Explore las notas de orientación de Tearfund sobre medio ambiente y agua, saneamiento e higiene

Inclusividad y agua, saneamiento e higiene

Tearfund trabaja con todos los miembros de las comunidades locales: hombres, mujeres, niños y niñas, para asegurarse de que todos tengan igualdad de acceso a servicios de agua y saneamiento adecuados, seguros y sostenibles. Para garantizar que se responda en igualdad de condiciones a los derechos y las necesidades de las personas vulnerables, marginadas o discriminadas, suele ser necesario proporcionar un mayor grado de apoyo a estos grupos. Esto puede implicar trabajar con el gobierno local para ayudarlo a cuestionar los temas tabús, como la violencia de género. 

Incluso en los lugares en que ya existen servicios de agua, saneamiento e higiene, ciertas personas tienen más probabilidades de ser excluidas del acceso a estos servicios debido a su situación de vulnerabilidad, su marginación o la discriminación activa que sufren.  En casi todas las sociedades, estos grupos incluyen mujeres, niñas y niños, personas con discapacidades y enfermedades crónicas, personas de ciertas identidades de género, personas que pertenecen a grupos étnicos específicos o ciertas religiones o castas, personas que han sido desplazadas y personas que viven en zonas remotas. Estos grupos suelen tener una limitación de oportunidades, opciones y libertades, lo cual aumenta su vulnerabilidad a la pobreza. 
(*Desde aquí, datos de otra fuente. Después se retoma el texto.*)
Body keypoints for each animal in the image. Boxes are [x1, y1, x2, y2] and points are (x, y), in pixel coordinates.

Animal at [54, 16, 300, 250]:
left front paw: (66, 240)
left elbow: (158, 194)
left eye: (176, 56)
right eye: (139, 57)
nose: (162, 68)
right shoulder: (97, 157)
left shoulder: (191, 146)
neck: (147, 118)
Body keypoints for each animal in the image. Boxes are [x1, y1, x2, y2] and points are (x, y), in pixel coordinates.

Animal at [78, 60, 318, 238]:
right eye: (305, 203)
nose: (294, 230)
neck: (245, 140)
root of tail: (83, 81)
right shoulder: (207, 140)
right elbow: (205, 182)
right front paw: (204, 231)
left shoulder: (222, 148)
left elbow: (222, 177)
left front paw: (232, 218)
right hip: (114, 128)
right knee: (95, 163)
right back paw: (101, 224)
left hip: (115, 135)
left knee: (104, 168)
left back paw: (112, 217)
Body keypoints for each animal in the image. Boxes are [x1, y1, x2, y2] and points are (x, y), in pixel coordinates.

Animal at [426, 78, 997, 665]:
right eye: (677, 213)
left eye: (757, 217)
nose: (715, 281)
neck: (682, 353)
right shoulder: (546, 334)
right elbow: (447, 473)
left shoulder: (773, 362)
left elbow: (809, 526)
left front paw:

Se ha comprobado que los grupos desfavorecidos y marginados tienen menos capacidad de procurarse instalaciones sostenibles de agua, saneamiento e higiene, y suelen ser excluidos de los programas de ayuda humanitaria y de rehabilitación. Para el ejercicio efectivo de los derechos de todas las personas al agua, el saneamiento y la higiene, será necesario orientar nuestros esfuerzos  a los grupos más marginados y desfavorecidos, además de abordar numerosas cuestiones transversales, como la violencia de género y la inseguridad de tenencia de la tierra.